In light of these results, the SNALP-RNAi study sets a new standard for the efficacy of a prospective Ebola drug. This claim is supported by the fact that the model used in the Tekmira study was essentially identical to the one in the AVI study: rhesus macaques infected with 1,000 pfu of EBOV Zaire and treated with triple oligo combos against the L polymerase, VP24, and VP35 genes (note that any combination of siRNAs can be formulated in one step into SNALPs meaning that it is entirely amenable to rapid response applications). However, in this case the drug (2mg/kg siRNA) was given only after viral challenge, albeit starting already at 30 minutes after the challenge, either daily for 7 days or every other day for 6 days. Moreover, in the daily treatment regimen which is most similar to AVI’s study, all 4 animals receiving the SNALP-siRNA cleared the virus and survived while 2 out of the 3 animals in the alternate-day group survived.

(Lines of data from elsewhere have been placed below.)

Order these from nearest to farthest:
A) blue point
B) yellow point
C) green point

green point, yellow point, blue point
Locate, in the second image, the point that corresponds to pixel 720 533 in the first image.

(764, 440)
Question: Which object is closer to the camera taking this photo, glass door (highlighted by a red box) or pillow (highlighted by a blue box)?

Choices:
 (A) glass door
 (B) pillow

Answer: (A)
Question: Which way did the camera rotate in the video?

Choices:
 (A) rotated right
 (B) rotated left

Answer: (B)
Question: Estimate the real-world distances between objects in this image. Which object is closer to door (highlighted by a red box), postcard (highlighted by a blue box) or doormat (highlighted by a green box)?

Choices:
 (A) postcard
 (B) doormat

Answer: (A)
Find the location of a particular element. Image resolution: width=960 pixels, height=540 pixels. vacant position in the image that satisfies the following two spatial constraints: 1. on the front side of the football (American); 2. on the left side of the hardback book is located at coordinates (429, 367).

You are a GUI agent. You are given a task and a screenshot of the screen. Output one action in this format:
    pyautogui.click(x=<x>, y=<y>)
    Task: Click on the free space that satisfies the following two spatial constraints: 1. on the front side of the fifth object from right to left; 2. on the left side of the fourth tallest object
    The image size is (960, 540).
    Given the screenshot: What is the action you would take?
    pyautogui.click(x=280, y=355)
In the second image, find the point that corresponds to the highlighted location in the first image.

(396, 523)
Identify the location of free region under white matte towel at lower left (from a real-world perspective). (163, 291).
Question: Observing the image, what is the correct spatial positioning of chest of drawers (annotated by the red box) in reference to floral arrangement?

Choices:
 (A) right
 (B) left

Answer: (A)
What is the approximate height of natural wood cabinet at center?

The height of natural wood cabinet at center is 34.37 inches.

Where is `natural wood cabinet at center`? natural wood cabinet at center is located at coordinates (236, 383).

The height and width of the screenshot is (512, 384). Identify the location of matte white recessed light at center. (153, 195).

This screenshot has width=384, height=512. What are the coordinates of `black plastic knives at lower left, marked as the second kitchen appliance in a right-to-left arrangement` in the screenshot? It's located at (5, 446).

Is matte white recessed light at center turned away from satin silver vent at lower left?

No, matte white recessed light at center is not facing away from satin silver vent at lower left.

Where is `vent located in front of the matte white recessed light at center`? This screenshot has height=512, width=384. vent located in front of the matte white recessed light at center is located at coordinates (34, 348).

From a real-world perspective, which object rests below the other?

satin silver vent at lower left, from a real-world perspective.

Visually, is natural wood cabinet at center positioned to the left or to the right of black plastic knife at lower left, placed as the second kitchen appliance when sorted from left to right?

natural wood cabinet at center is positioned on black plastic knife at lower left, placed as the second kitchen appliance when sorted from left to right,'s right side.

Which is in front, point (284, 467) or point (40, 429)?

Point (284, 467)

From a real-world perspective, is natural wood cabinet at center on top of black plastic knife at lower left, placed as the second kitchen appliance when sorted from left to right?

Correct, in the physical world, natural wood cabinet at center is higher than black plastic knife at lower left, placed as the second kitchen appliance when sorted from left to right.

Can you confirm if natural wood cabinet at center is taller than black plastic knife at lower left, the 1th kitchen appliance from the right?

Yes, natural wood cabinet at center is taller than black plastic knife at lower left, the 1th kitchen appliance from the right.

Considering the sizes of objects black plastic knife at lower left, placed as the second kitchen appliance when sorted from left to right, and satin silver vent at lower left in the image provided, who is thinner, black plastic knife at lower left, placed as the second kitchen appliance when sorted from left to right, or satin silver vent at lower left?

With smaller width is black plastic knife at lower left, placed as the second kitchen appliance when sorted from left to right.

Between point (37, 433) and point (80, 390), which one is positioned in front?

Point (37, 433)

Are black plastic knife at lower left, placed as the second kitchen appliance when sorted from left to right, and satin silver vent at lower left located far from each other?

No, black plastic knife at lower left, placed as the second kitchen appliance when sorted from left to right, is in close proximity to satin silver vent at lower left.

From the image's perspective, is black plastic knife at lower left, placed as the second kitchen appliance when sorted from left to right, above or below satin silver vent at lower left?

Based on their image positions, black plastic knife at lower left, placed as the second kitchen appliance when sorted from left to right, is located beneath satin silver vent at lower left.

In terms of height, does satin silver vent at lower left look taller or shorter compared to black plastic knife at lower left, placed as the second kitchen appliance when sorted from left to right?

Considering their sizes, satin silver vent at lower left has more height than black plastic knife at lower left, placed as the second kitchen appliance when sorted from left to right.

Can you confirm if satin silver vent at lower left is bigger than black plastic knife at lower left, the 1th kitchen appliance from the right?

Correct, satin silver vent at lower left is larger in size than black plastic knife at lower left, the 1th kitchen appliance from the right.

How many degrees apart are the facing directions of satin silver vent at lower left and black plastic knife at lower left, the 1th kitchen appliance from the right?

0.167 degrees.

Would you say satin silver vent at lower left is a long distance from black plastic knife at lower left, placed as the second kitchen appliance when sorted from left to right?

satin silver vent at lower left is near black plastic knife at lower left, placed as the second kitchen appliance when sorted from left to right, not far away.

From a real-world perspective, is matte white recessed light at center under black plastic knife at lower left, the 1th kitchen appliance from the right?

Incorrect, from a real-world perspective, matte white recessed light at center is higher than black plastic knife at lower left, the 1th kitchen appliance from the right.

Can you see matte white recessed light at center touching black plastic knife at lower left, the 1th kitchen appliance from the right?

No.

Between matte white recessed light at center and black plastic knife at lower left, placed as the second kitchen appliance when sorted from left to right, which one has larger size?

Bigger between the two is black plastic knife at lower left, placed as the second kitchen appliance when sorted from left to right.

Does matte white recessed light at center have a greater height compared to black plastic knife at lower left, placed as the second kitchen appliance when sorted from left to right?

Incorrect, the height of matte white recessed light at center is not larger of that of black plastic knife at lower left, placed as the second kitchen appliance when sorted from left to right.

Importantly, this was achieved in the absence of immune stimulation by the SNALP, which was very effectively abrogated by the 2’-o-methylation of the siRNAs. This is notable, because while the 2006 paper on SNALP-siRNA for Ebola in guinea pigs by the same group showed promising efficacy (>60% protection), it was clear that immunostimulation caused by the unmodified siRNAs and amplified by the SNALP was certainly a safety issue then (Geisbert et al.: Postexposure protection of guinea pigs...). Overall, the treatment regimen, 2mg/kg siRNA in SNALP every day for 7 days represents a very stringent test of the safety of SNALP and was very well tolerated, with minor increases in liver enzymes most likely attributable to the viral infection and not the SNALP-siRNA treatment.

It should also be noted that this study employed 1st generation SNALPs which means that the 10 to 100-fold more potent 2nd generation SNALPs as recently reported in Nature Biotech should widen the therapeutic window even more and is important when thinking about safety studies in human volunteers. It is clear, however, that while this study is an eye-opening proof-of-concept of SNALP-RNAi for the treatment of acute viral infections (at least those affecting SNALP-relevant cell types, phagocytic and hepatocytes in this case), any further development (objectives: pharmacology, biomarkers, testing SNALP RNAi at later time-points) towards biodefense stockpiling SNALP-RNAi for Ebola and/or an FDA-approved treatment for accidental needle sticks and sporadic Ebola outbreaks will depend on support by public funding agencies. It is difficult to imagine that this study can be ignored by the US government. The series of head-turning, top-quality SNALP papers in journals like Nature Biotech, Nature, Journal of Clinical Investigations, and The Lancet certainly won’t be ignored by Big Pharma.